Daisy supposed she should appreciate his eagerness to shove her into the arms of another man. Instead, his enthusiasm made her feel sour and waspish.

And when one felt like a wasp, one's main inclination was to sting.

"I appreciate that," she said. "Thank you. You've been very helpful, Mr. Swift. Especially by providing me with some much-needed experience. The next time I kiss a man— Lord Llandrindon, for example— I'll know much more about what to do."

It filled Daisy with vengeful satisfaction to see the way his mouth tightened.

"You're welcome," he said in a growl.

Perceiving that his hands were half-raised as if he were on the brink of throttling or shaking her, Daisy gave him her sunniest smile and scooted out of his reach.

* * *

As the day progressed the early morning sunshine was smothered in clouds that unrolled in a great gray carpet across the sky. Rain began to fall steadily, turning unpaved roads to mud, replenishing the wet meadows and bogs, sending people and animals scurrying to their respective shelters.

This was Hampshire in spring, sly and mercurial, playing pranks on the unsuspecting. If one ventured out with an umbrella on a wet morning, Hampshire would produce sunlight with a magician's flourish. If one went walking without the umbrella, the sky was sure to dump buckets of rain on one's head.

Guests clustered in various ever-changing groups…some in the music room, some in the billiards room, some in the parlor for games or tea or amateur theatrics. Many ladies attended to their embroidery or lace work while gentlemen read, talked, and drank in the library. No conversation escaped without at least a nominal discussion of when the storm might end.

Daisy usually loved rainy days. Curling up next to a hearth fire with a book was the greatest pleasure imaginable. But she was still trapped in a fretful state in which the printed word had lost its magic. She meandered from room to room, discreetly observing the activities of the guests.

Pausing at the threshold of the billiards room, she peered around the doorframe as gentlemen milled lazily around the table with drinks and cue sticks in hand. The clicks of ivory balls provided an arrhythmic undertone to the hum of masculine conversation. Her attention was caught by the sight of Matthew Swift in his shirtsleeves, leaning over the table to execute a perfect bank shot.

His hands were deft on the cue stick, his blue eyes narrowed as he focused on the layout of balls on the table. Those ever-rebellious locks of hair had fallen over his forehead once more, and Daisy longed to push them back. As Swift sank a ball neatly into a side pocket, there was a scattering of applause, some low laughs, and a few coins changing hands. Standing, Swift produced one of his elusive grins and made a remark to his opponent, who turned out to be Lord Westcliff.

Westcliff laughed at the comment and circled the table, an unlit cigar clamped between his teeth as he considered his options.
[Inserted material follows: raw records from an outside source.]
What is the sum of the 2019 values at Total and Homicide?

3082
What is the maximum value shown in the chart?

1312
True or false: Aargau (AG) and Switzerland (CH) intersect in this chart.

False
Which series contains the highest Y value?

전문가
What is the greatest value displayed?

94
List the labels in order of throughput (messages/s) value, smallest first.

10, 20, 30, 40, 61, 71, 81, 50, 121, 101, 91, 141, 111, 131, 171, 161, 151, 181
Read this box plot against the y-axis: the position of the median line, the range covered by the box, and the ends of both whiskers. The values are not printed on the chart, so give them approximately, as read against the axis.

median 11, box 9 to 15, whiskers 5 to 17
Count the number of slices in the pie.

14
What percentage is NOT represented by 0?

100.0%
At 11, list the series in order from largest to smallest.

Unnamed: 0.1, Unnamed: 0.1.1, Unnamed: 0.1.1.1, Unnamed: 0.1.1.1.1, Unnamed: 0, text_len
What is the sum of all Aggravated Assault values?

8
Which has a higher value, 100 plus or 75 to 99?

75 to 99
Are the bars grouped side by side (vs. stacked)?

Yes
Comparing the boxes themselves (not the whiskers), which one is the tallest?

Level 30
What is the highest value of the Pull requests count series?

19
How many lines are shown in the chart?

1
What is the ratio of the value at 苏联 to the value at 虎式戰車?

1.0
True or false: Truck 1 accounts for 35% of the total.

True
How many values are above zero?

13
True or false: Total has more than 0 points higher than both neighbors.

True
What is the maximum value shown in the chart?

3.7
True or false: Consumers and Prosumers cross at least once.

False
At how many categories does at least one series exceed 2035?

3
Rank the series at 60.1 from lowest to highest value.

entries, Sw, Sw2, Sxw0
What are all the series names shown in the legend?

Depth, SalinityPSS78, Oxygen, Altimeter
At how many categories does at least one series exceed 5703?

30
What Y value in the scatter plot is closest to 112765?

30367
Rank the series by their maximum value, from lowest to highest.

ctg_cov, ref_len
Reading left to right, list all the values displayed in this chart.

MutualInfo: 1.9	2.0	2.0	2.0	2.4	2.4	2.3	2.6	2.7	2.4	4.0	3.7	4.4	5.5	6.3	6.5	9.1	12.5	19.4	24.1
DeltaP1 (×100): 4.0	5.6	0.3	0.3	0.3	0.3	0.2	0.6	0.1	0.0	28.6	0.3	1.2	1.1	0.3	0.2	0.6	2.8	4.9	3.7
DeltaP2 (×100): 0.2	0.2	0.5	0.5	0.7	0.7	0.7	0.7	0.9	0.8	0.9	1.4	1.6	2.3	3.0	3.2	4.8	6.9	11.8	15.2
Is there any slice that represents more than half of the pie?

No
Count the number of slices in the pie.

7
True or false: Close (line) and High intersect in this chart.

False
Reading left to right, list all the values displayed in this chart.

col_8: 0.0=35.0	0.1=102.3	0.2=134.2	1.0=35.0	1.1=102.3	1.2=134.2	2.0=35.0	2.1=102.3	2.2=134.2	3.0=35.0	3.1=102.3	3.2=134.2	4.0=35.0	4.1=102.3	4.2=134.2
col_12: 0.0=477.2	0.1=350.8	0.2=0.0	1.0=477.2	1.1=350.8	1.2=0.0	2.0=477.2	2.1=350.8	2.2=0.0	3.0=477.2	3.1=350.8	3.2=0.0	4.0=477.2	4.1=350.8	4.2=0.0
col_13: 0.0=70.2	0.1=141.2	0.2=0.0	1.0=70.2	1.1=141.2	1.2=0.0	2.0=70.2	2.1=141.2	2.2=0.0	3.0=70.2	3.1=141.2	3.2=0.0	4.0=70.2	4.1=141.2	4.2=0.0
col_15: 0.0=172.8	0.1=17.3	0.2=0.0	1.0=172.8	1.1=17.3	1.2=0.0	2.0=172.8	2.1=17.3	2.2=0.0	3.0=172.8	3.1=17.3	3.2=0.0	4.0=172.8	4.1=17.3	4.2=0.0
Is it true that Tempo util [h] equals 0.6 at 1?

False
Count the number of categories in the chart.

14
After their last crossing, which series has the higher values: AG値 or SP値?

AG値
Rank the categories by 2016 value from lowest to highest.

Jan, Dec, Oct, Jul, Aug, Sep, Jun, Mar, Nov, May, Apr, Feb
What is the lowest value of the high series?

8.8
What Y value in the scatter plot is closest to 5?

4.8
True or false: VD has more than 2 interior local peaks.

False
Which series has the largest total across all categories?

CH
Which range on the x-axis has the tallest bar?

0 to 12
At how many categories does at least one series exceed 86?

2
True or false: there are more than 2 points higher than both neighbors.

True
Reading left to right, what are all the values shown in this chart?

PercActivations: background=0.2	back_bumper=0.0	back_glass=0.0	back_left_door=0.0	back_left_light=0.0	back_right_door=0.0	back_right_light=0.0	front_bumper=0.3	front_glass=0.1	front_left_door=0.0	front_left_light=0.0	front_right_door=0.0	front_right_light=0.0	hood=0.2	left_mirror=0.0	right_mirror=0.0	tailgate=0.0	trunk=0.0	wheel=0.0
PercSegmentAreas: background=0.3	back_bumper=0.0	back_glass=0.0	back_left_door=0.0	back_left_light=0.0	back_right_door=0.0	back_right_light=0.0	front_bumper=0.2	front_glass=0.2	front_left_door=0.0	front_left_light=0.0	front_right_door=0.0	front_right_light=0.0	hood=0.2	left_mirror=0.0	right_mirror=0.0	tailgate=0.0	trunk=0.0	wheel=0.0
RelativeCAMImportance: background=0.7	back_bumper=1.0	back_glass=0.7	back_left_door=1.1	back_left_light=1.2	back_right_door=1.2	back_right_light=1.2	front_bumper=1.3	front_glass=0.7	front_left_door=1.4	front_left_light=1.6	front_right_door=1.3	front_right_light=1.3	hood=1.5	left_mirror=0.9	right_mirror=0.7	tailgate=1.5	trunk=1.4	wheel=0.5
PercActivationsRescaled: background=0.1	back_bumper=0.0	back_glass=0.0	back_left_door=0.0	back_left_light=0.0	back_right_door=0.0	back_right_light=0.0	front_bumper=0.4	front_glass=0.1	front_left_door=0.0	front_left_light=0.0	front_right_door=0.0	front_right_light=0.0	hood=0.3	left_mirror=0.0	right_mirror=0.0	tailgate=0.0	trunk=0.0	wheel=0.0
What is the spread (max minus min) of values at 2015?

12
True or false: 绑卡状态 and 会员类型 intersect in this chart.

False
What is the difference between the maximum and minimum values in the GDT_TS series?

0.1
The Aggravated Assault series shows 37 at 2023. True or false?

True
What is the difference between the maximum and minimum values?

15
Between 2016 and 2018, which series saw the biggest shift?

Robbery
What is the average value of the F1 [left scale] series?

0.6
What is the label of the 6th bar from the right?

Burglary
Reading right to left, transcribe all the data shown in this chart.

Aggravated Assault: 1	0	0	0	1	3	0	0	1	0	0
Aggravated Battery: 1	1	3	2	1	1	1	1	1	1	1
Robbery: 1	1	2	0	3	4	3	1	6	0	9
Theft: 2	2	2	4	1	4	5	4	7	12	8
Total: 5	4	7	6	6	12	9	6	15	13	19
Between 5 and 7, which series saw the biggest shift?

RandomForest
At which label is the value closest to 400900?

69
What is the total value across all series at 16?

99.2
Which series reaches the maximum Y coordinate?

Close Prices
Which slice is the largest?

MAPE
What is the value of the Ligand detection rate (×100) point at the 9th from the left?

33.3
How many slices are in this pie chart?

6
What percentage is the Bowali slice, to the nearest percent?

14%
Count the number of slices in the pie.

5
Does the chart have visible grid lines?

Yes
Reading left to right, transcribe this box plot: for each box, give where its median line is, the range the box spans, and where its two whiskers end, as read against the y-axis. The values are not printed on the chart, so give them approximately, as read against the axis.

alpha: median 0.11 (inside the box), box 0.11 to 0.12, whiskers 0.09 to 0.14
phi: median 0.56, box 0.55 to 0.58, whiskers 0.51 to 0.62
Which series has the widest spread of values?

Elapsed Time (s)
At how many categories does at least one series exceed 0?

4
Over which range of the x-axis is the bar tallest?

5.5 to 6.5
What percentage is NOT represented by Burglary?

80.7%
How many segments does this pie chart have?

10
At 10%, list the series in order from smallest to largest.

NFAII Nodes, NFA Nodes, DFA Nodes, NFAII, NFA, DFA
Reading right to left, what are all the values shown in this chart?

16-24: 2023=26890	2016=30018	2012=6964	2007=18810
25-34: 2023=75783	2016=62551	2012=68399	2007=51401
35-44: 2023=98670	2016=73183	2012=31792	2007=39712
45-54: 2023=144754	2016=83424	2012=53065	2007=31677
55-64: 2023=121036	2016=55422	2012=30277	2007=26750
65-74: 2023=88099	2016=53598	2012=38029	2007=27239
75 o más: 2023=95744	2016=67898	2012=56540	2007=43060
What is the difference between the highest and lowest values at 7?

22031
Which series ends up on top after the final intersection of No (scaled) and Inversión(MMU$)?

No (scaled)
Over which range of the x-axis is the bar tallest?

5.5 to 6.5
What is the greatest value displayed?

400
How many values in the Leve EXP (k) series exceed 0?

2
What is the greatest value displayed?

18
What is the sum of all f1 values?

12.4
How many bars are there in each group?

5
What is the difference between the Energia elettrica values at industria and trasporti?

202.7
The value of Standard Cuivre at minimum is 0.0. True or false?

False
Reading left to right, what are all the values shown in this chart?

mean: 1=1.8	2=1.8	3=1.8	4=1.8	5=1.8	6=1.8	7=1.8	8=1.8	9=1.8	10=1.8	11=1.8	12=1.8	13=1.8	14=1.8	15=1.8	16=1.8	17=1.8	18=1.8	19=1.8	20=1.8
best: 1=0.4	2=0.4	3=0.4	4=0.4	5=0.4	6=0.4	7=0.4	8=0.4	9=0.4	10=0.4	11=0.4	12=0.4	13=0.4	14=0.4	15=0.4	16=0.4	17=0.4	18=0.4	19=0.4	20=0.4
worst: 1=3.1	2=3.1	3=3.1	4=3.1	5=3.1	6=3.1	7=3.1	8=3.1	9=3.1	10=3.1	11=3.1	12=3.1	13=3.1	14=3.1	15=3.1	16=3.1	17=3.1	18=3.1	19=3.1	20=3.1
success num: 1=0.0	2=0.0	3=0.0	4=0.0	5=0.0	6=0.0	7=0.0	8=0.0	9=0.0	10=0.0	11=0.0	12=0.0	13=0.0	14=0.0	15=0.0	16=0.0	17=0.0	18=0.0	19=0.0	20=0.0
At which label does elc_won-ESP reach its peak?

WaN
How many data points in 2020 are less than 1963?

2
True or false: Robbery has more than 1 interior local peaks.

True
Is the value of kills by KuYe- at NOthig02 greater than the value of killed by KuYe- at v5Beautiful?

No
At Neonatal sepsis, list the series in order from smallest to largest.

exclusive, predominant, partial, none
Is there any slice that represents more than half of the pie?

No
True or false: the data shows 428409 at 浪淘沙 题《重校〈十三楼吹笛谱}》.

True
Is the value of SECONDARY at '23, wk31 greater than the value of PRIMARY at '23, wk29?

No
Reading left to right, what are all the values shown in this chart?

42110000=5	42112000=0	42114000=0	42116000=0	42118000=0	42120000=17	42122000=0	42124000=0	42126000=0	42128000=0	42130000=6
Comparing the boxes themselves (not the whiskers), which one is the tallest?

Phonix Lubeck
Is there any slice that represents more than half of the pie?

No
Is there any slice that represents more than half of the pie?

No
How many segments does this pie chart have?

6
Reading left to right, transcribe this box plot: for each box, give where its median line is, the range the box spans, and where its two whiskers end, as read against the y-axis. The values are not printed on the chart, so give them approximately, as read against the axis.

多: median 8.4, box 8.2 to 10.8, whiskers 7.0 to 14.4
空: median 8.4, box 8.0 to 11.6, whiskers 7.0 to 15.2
The air of relaxed masculine enjoyment in the room was unmistakable.

As Westcliff rounded the table, he caught sight of Daisy peeking around the doorframe. He winked at her. She pulled back like a turtle jerking into its shell. It was ridiculous of her to creep around the manor trying to catch stolen glimpses of Matthew Swift.

Scolding herself silently, Daisy strode away from the billiards room and toward the main hall and the grand staircase. She bounded up the stairs, not stopping until she reached the Marsden parlor.

Annabelle and Evie were with Lillian, who was half-curled on the settee. Her features were pale and tense, her forehead lightly scored with frown lines. Her slim arms were wrapped around her stomach.

"That's twenty minutes," Evie said, her gaze fastened on the mantel clock.

"They're still not coming regularly," Annabelle remarked. She brushed Lillian's hair and braided it neatly, her slim fingers dexterous in the heavy black locks.

"What aren't coming regularly?" Daisy asked with forced cheer, coming into the room. "And why are you watching the— " She blanched as she suddenly understood. "My God. Are you having birthing pains, Lillian?"

Her sister shook her head, looking perplexed. "Not full-on pains. Just a sort of tightening of my stomach. It started after lunchtime, and then I had one an hour later, and then a half-hour later, and this one came after twenty minutes."